Gallup's Bottom Line:

President Obama this week set out on a two-day multistate trip to promote his energy strategy, including reducing America's dependence on foreign oil. As part of his trip, Obama on Thursday will visit Cushing, Okla., the place where the southern portion of the Keystone XL pipeline would begin. There he will announce that his administration will expedite the permit process for the southern half of the pipeline, which does not need his specific approval.

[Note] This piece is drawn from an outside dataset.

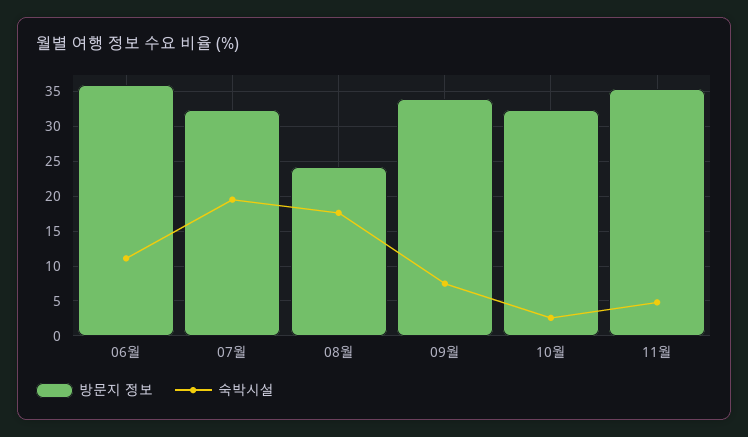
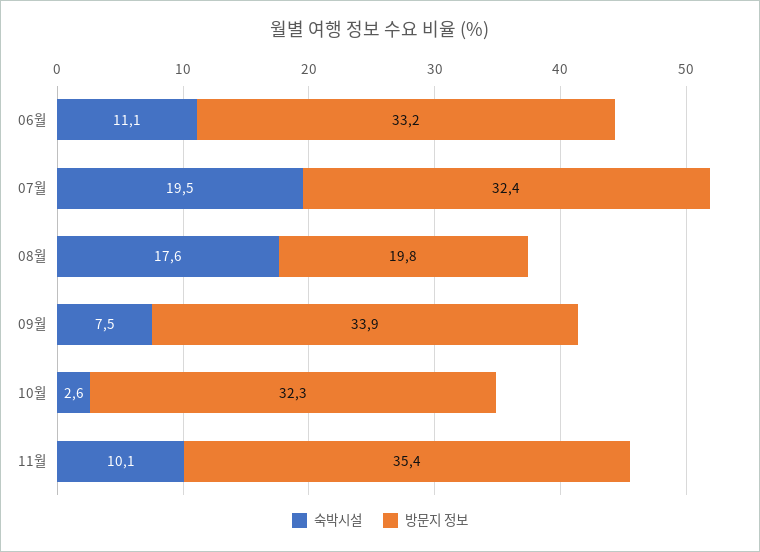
방문지 정보, 06월: 36 -> 33.2
방문지 정보, 08월: 24 -> 19.8
숙박시설, 11월: 5 -> 10.1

TransCanada says this part of the pipeline will help it relieve a bottleneck of oil in Oklahoma. But Republicans in Congress have already criticized the president's yet-to-be-made announcement, with a spokesman for House Speaker John Boehner telling MSNBC it is an "attempt to take credit" for the pipeline, and that the southern part "is being built in spite of the president, not because of him."

Regardless, the northern part of the pipeline, which does require the president's approval, has still not been approved. The majority of Americans, though, say they want the government to allow the pipeline to be built. So, most would likely support any attempt by the president to move the pipeline forward.


Emphasis mine.

Barack Obama has attempted to justify his refusal to approve the full pipeline by claiming Republicans boxed him with an arbitrary timeline but the application for the Keystone Pipeline has been in the works since the beginning of 2009.

Obama has also actively lobbied Senate Democrats to reject proposals that would expedite the building of the full pipeline.

A significant portion of Obama's base, the environmentalist part, has been lobbying Obama to reject Keystone and critics maintain that Obama's refusal to approve the full pipeline is political in nature since this is his reelection campaign season and proof of Obama putting his reelection campaign ahead of the best interest of the country and the will of the majority of Americans.